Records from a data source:
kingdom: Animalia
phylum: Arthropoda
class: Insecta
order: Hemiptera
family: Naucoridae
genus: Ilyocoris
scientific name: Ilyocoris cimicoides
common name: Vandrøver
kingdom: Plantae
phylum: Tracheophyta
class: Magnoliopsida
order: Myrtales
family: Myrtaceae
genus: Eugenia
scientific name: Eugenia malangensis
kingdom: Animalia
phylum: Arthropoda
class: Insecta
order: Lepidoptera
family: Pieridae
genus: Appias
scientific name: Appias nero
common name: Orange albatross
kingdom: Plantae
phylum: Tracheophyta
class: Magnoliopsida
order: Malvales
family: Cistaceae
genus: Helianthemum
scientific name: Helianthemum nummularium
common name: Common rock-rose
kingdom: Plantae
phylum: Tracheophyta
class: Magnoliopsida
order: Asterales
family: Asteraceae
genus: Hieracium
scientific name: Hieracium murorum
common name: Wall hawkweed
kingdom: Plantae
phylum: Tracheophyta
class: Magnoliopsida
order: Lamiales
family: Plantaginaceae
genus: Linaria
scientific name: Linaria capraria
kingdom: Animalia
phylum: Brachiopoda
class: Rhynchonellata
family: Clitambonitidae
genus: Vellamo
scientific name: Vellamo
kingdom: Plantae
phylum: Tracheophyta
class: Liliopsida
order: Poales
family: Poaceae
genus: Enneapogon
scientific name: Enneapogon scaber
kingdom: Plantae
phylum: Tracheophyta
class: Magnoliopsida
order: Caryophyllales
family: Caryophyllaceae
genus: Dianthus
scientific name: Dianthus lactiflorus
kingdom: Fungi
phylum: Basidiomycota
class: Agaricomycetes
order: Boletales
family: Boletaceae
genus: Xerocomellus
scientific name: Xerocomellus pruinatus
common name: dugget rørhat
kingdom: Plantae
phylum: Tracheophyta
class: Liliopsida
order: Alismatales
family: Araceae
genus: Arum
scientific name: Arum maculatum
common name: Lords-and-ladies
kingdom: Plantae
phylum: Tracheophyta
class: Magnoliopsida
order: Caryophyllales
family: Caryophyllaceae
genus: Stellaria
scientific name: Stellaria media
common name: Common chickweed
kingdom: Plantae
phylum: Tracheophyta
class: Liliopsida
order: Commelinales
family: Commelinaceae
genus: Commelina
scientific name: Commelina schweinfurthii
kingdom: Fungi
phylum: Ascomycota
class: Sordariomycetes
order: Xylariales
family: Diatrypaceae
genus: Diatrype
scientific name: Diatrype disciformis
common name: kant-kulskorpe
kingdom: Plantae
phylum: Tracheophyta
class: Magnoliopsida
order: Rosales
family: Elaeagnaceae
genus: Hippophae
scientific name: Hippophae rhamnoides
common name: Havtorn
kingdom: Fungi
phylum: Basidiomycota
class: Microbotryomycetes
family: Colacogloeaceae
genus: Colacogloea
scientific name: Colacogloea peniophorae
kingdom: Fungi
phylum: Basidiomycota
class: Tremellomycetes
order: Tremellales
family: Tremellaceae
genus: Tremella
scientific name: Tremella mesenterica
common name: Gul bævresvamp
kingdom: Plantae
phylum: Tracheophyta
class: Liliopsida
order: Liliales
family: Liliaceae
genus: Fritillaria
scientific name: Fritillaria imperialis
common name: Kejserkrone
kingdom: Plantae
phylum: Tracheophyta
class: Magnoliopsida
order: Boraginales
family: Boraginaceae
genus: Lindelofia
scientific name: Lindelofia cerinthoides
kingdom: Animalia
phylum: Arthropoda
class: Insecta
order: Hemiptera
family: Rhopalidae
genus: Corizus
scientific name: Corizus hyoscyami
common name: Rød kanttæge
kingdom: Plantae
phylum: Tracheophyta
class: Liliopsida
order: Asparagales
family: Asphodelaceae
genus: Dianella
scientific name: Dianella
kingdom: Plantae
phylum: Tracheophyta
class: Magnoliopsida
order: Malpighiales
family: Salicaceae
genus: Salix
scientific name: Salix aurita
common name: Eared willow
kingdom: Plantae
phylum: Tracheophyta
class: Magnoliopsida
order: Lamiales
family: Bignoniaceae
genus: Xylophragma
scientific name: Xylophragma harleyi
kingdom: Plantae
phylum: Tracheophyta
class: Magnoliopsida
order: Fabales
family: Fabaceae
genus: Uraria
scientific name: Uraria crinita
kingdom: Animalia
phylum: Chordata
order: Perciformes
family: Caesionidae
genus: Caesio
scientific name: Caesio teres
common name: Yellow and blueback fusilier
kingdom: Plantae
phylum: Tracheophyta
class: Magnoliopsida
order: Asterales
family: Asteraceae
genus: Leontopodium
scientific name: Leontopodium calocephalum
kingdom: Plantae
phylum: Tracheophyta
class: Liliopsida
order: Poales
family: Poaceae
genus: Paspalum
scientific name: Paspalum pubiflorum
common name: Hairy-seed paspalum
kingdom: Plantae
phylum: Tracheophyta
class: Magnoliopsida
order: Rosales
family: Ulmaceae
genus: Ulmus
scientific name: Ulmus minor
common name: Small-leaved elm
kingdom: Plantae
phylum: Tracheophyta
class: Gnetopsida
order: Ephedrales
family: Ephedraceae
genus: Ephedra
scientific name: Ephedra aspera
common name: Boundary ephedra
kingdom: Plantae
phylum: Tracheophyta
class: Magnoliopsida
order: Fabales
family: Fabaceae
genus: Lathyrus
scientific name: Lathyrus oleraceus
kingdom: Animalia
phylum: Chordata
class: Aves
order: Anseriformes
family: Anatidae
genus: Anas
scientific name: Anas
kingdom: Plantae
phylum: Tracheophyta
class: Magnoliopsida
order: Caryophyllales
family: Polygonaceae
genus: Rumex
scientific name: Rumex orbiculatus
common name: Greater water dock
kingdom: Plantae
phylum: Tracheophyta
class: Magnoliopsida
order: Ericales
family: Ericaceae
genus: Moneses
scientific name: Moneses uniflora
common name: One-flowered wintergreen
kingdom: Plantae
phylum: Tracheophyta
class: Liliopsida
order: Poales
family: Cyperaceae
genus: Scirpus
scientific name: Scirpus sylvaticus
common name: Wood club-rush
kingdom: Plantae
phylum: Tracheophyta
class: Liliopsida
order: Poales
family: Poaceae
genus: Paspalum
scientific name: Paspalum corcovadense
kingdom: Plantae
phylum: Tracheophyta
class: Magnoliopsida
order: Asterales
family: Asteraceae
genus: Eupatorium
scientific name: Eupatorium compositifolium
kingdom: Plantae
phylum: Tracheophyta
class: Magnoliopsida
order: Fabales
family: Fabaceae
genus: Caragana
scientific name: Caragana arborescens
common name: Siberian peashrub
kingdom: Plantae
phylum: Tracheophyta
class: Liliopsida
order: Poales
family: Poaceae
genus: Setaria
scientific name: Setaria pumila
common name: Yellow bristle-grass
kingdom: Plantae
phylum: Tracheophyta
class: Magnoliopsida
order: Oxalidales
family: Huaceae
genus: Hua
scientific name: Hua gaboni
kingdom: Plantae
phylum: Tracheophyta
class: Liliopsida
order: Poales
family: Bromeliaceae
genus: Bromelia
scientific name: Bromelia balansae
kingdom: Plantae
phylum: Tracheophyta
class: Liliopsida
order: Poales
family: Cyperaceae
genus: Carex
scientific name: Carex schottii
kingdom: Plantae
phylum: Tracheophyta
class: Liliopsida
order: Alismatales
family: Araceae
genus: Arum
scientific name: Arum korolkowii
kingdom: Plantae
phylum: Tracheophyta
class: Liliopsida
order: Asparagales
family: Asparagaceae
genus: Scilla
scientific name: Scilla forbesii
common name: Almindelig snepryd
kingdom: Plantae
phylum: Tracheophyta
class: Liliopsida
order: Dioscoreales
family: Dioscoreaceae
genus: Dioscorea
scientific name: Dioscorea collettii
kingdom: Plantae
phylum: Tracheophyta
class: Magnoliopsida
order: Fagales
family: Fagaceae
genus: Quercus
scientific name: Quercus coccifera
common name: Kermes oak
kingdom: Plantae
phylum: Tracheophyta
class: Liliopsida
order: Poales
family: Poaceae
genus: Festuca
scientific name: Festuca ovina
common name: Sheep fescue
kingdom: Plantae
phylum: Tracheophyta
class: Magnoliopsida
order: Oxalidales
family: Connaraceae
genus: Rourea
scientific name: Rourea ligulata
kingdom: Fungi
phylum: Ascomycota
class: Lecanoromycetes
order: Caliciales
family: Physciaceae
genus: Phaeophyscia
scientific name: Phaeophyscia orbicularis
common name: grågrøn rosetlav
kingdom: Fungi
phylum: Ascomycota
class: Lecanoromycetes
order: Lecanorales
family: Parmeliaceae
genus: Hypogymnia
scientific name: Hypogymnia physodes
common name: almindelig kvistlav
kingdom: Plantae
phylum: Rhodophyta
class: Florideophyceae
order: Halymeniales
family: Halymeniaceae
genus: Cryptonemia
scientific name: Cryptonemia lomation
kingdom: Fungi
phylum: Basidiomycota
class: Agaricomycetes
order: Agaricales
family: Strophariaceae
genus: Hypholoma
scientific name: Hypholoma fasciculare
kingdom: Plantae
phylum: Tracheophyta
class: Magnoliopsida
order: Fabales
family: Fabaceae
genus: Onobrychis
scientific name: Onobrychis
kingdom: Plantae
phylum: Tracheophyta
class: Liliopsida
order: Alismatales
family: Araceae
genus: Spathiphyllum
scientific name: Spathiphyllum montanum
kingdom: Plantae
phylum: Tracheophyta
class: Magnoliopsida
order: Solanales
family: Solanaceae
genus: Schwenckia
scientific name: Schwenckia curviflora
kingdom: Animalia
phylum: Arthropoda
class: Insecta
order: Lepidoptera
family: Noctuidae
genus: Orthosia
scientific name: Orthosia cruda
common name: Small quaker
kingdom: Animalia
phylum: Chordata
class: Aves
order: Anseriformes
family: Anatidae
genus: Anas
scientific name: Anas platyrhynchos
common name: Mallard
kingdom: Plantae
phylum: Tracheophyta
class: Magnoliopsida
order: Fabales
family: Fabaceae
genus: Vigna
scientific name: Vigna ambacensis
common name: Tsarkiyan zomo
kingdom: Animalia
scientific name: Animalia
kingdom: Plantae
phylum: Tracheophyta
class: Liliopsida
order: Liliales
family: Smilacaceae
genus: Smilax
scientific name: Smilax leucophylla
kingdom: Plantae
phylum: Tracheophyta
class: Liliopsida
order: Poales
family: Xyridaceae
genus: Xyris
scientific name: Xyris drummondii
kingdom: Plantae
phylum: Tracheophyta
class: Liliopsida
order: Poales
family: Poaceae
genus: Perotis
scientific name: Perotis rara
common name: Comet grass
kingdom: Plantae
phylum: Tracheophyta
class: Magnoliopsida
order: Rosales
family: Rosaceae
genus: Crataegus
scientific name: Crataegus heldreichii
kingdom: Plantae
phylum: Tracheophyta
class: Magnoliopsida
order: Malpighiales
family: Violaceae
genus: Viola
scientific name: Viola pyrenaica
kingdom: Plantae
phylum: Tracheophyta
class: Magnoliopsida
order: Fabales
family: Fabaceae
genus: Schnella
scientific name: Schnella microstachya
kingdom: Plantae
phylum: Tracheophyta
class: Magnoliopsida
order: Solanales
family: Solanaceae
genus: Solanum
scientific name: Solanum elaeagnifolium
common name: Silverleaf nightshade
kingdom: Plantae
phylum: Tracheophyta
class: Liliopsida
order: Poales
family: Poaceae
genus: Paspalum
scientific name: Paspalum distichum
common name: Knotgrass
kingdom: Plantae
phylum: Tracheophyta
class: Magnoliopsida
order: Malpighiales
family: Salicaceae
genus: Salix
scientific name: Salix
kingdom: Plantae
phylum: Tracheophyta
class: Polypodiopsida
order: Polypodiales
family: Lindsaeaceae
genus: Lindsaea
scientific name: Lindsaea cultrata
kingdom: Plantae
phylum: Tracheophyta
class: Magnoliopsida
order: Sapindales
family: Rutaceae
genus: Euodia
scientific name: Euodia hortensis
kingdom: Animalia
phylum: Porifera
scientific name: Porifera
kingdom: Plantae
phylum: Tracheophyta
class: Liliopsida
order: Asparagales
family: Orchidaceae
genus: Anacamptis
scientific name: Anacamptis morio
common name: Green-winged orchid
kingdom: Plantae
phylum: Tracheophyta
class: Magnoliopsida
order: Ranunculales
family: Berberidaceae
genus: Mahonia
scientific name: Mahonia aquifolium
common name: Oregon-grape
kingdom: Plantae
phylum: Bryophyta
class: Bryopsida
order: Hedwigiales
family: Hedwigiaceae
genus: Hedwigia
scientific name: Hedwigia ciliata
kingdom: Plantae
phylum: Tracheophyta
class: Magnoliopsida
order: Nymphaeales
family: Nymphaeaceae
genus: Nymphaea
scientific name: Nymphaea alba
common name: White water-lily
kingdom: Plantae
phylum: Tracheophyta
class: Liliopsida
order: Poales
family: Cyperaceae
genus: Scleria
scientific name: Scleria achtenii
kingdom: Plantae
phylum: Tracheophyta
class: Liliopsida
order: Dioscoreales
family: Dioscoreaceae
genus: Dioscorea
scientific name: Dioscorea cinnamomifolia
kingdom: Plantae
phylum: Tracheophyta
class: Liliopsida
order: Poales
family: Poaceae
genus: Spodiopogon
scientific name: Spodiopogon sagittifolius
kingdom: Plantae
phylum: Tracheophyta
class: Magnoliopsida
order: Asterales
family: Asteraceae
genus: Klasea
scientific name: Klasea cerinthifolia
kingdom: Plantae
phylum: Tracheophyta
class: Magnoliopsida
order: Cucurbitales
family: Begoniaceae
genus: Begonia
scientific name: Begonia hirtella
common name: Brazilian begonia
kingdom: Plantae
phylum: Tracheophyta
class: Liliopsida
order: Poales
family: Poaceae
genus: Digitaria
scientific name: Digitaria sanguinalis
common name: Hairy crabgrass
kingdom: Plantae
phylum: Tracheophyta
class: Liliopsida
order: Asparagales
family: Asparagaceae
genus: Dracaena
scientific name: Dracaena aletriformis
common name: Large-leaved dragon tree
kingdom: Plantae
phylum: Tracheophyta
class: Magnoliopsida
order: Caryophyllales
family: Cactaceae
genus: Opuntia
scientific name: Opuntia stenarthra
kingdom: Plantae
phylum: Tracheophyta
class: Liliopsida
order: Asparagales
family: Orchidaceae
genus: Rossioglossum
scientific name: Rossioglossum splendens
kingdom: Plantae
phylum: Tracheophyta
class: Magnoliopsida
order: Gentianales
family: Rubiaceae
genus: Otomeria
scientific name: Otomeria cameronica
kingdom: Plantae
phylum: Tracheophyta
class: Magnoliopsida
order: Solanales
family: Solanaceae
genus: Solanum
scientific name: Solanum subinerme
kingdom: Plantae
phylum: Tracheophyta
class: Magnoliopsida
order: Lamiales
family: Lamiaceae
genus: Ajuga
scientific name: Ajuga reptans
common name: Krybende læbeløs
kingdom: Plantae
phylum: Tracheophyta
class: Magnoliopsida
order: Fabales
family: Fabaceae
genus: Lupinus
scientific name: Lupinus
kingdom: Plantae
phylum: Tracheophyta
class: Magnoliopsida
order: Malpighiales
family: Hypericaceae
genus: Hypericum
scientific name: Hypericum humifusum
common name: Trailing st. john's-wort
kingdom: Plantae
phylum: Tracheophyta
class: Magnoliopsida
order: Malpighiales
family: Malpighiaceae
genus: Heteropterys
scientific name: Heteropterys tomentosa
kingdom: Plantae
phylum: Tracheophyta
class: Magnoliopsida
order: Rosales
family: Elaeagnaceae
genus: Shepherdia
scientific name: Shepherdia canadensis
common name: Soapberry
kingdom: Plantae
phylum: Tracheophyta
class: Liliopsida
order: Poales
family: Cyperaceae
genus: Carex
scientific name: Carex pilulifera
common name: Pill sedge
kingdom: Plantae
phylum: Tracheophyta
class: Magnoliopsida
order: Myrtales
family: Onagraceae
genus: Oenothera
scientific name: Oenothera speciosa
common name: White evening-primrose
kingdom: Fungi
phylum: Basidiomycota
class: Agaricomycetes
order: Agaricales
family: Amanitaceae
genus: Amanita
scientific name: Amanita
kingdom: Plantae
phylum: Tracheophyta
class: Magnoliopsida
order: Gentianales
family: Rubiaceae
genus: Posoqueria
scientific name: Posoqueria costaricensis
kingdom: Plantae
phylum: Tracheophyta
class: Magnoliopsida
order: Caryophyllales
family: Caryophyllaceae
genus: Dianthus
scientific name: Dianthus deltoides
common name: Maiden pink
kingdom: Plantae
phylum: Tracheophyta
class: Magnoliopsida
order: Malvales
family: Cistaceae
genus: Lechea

• TASK BRIEF: Repeat the records word for word, starting with the line that contains "scientific name: Appias nero" and ending with the line that contains "genus: Colacogloea", both of those lines included.

• TASK ANSWER:
scientific name: Appias nero
common name: Orange albatross
kingdom: Plantae
phylum: Tracheophyta
class: Magnoliopsida
order: Malvales
family: Cistaceae
genus: Helianthemum
scientific name: Helianthemum nummularium
common name: Common rock-rose
kingdom: Plantae
phylum: Tracheophyta
class: Magnoliopsida
order: Asterales
family: Asteraceae
genus: Hieracium
scientific name: Hieracium murorum
common name: Wall hawkweed
kingdom: Plantae
phylum: Tracheophyta
class: Magnoliopsida
order: Lamiales
family: Plantaginaceae
genus: Linaria
scientific name: Linaria capraria
kingdom: Animalia
phylum: Brachiopoda
class: Rhynchonellata
family: Clitambonitidae
genus: Vellamo
scientific name: Vellamo
kingdom: Plantae
phylum: Tracheophyta
class: Liliopsida
order: Poales
family: Poaceae
genus: Enneapogon
scientific name: Enneapogon scaber
kingdom: Plantae
phylum: Tracheophyta
class: Magnoliopsida
order: Caryophyllales
family: Caryophyllaceae
genus: Dianthus
scientific name: Dianthus lactiflorus
kingdom: Fungi
phylum: Basidiomycota
class: Agaricomycetes
order: Boletales
family: Boletaceae
genus: Xerocomellus
scientific name: Xerocomellus pruinatus
common name: dugget rørhat
kingdom: Plantae
phylum: Tracheophyta
class: Liliopsida
order: Alismatales
family: Araceae
genus: Arum
scientific name: Arum maculatum
common name: Lords-and-ladies
kingdom: Plantae
phylum: Tracheophyta
class: Magnoliopsida
order: Caryophyllales
family: Caryophyllaceae
genus: Stellaria
scientific name: Stellaria media
common name: Common chickweed
kingdom: Plantae
phylum: Tracheophyta
class: Liliopsida
order: Commelinales
family: Commelinaceae
genus: Commelina
scientific name: Commelina schweinfurthii
kingdom: Fungi
phylum: Ascomycota
class: Sordariomycetes
order: Xylariales
family: Diatrypaceae
genus: Diatrype
scientific name: Diatrype disciformis
common name: kant-kulskorpe
kingdom: Plantae
phylum: Tracheophyta
class: Magnoliopsida
order: Rosales
family: Elaeagnaceae
genus: Hippophae
scientific name: Hippophae rhamnoides
common name: Havtorn
kingdom: Fungi
phylum: Basidiomycota
class: Microbotryomycetes
family: Colacogloeaceae
genus: Colacogloea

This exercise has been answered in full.